Disaster Recovery

Category: General
Created: 2021-03-10

What is a Disaster Recovery Plan?

A Disaster Recovery Plan is the concrete preparation for the event that one hopes will never occur. But if it does happen, then you are at least as well prepared as possible (you will have enough other problems anyway).

What the plan looks like cannot be given in general terms, it depends on the individual risks. In the following, we will therefore focus on typical hosting and web applications and provide an insight into our own disaster recovery plan.

Creation of a disaster recovery plan

1. Identify your assets

Create a list of the assets that are business critical for the operation of your services. Think about what service your customers are paying for and how long a failure would be tolerable. This is not just about physical objects (e.g. servers) but also about domains, external services or data.

Don’t just think of direct, but also indirect dependencies. For example, how long could you continue to operate your business if for technical reasons you could not receive payments for a while?

Then sort this list by priority - usually according to the tolerable downtime.

2. Identify your locations / suppliers

For each item on the list, name the location or the supplier. This makes it easier to keep track of how far you are affected if a location or supplier fails.
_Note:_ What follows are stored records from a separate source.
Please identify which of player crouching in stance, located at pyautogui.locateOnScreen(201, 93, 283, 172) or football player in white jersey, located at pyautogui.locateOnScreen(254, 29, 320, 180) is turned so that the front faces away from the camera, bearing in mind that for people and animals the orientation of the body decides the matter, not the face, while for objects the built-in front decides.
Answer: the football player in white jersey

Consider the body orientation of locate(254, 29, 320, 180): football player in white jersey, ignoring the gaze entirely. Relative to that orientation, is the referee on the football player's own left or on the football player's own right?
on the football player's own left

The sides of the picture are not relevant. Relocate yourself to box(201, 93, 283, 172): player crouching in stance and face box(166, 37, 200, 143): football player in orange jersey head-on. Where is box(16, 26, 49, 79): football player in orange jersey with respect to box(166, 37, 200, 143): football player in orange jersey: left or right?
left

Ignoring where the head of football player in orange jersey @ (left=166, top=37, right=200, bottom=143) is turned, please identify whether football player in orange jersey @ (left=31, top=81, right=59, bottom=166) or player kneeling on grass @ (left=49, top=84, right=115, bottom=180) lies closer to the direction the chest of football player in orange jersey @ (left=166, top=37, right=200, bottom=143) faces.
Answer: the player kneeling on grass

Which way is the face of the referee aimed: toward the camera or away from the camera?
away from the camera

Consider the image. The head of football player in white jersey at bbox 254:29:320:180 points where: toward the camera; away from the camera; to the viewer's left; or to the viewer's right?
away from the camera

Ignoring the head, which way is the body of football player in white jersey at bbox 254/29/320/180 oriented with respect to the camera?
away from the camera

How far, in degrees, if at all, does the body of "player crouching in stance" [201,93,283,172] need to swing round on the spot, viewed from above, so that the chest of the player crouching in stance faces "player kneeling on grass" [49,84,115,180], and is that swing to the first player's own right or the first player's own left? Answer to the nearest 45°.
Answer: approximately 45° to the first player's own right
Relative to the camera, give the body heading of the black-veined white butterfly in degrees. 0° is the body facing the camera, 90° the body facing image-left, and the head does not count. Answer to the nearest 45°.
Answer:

3. Outline failure scenarios

Now create the worst possible scenarios for all points. And: think big. Do not expect individual server failures, but a complete location or supplier failure:

Major event: direct (fire/explosion/…) and indirect (the neighboring chemical plant/nuclear power plant/… burns)
Bankruptcy: a supplier becomes insolvent, all services are stopped immediately
Seizure: a customer is investigated and all systems are seized

The cases are unquestionably dramatic. However, it is not a question of how probable these are, but that they are possible in principle.

4. Develop measures

That is the most important point: what preparatory measures could one take to recover quickly from the individual possible incidents? Prevention is only of secondary importance: every data center has a fire protection system, but it can still burn down.

Think about practice too. In many cases, the provider is not or only limited liable for the data of its customers (if only because the costs for IT liability insurance would otherwise rise immeasurably). But in the event of a data loss, would all customers actually be able to simply re-upload their Wordpress websites, or is there a greater risk that they will terminate and change provider?

Practical recommendations

Off-Site Backup

It is always a good idea to keep the most critical business data secure in a separate location. The following applies:

the data must be secure (for heaven’s sake no unencrypted backups on external hard drives!)
the backup must be automated
the backup must be monitored

Also think of the documentation requirements according to the GDPR, including: where is the data store, who has access to it, how is it ensured that data is also deleted from backups?

Infrastructure documentation

For each system, it must be documented how it is configured and what infrastructure requirements must be considered. Depending on the application, this can also be automated (Ansible / Chef / Puppet / Saltstack).

Develop products

At some point, the question arises as to who should bear the costs for the additional effort (e.g. off-site backup, standby systems, etc.).

If you factor this into your own prices, then you can also advertise it accordingly. Alternatively, you can develop separate products (e.g. off-site backup, managed servers with mirrored standby servers, geo-redundant storage, …) and sell them as add-ons for a surcharge.

Our Disaster Recovery Plans

We use on-site backups (i.e. at the same location) to be able to quickly restore large amounts of data in the event of a hardware failure. Additional off-site backups are automatically saved to an external location.

For the backups themselves, we use Borg. The backups are of course all encrypted, and access to the backup servers is only possible with two-factor authentication.

The backup intervals are different: the backup of the development environment and code management has completely different requirements than the test server.

A monitoring (Nagios / Icinga) monitors the age of the backups and warns if something has not worked.

Last but not least, we regularly try to run through a complete disaster recovery process, i.e. a randomly selected system must be restored spontaneously exclusively from the backup.